# Assigned task:
Return all of the records below verbatim.

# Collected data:

────────────────────────────────────────

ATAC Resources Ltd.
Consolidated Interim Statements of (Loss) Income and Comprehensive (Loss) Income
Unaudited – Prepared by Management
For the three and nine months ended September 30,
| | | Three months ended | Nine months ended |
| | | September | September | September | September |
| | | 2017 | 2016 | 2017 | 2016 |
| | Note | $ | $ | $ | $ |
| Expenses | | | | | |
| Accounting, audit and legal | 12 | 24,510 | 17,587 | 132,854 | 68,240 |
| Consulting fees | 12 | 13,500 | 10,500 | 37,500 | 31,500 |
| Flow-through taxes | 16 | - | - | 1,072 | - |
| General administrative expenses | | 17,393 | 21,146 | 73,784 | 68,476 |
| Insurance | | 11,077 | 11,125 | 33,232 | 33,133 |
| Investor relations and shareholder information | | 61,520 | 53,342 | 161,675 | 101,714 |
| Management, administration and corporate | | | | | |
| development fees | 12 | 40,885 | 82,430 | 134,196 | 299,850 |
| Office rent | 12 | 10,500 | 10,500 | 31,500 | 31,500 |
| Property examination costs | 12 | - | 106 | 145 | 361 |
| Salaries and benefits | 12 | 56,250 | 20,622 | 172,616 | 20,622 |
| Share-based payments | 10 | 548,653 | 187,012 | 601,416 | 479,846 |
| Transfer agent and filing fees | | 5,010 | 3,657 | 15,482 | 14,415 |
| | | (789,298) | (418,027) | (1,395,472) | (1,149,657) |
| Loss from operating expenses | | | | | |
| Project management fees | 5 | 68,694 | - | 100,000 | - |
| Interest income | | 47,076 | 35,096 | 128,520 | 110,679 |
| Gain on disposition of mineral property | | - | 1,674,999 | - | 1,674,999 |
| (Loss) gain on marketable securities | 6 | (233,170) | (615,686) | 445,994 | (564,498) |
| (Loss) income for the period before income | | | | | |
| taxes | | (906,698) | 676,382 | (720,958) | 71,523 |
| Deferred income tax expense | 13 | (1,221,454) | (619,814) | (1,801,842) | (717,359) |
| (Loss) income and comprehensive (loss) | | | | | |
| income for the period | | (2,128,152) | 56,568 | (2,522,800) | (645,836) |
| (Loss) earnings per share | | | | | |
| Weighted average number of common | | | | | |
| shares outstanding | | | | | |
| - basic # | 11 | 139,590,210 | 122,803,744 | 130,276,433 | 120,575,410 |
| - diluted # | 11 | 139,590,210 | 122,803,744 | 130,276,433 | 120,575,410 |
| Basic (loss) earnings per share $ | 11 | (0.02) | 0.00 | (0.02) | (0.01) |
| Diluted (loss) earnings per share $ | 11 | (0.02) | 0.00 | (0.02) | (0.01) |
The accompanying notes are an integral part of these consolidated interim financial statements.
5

────────────────────────────────────────

# Expected answer:
ATAC Resources Ltd.
Consolidated Interim Statements of (Loss) Income and Comprehensive (Loss) Income
Unaudited – Prepared by Management
For the three and nine months ended September 30,
| | | Three months ended | Nine months ended |
| | | September | September | September | September |
| | | 2017 | 2016 | 2017 | 2016 |
| | Note | $ | $ | $ | $ |
| Expenses | | | | | |
| Accounting, audit and legal | 12 | 24,510 | 17,587 | 132,854 | 68,240 |
| Consulting fees | 12 | 13,500 | 10,500 | 37,500 | 31,500 |
| Flow-through taxes | 16 | - | - | 1,072 | - |
| General administrative expenses | | 17,393 | 21,146 | 73,784 | 68,476 |
| Insurance | | 11,077 | 11,125 | 33,232 | 33,133 |
| Investor relations and shareholder information | | 61,520 | 53,342 | 161,675 | 101,714 |
| Management, administration and corporate | | | | | |
| development fees | 12 | 40,885 | 82,430 | 134,196 | 299,850 |
| Office rent | 12 | 10,500 | 10,500 | 31,500 | 31,500 |
| Property examination costs | 12 | - | 106 | 145 | 361 |
| Salaries and benefits | 12 | 56,250 | 20,622 | 172,616 | 20,622 |
| Share-based payments | 10 | 548,653 | 187,012 | 601,416 | 479,846 |
| Transfer agent and filing fees | | 5,010 | 3,657 | 15,482 | 14,415 |
| | | (789,298) | (418,027) | (1,395,472) | (1,149,657) |
| Loss from operating expenses | | | | | |
| Project management fees | 5 | 68,694 | - | 100,000 | - |
| Interest income | | 47,076 | 35,096 | 128,520 | 110,679 |
| Gain on disposition of mineral property | | - | 1,674,999 | - | 1,674,999 |
| (Loss) gain on marketable securities | 6 | (233,170) | (615,686) | 445,994 | (564,498) |
| (Loss) income for the period before income | | | | | |
| taxes | | (906,698) | 676,382 | (720,958) | 71,523 |
| Deferred income tax expense | 13 | (1,221,454) | (619,814) | (1,801,842) | (717,359) |
| (Loss) income and comprehensive (loss) | | | | | |
| income for the period | | (2,128,152) | 56,568 | (2,522,800) | (645,836) |
| (Loss) earnings per share | | | | | |
| Weighted average number of common | | | | | |
| shares outstanding | | | | | |
| - basic # | 11 | 139,590,210 | 122,803,744 | 130,276,433 | 120,575,410 |
| - diluted # | 11 | 139,590,210 | 122,803,744 | 130,276,433 | 120,575,410 |
| Basic (loss) earnings per share $ | 11 | (0.02) | 0.00 | (0.02) | (0.01) |
| Diluted (loss) earnings per share $ | 11 | (0.02) | 0.00 | (0.02) | (0.01) |
The accompanying notes are an integral part of these consolidated interim financial statements.
5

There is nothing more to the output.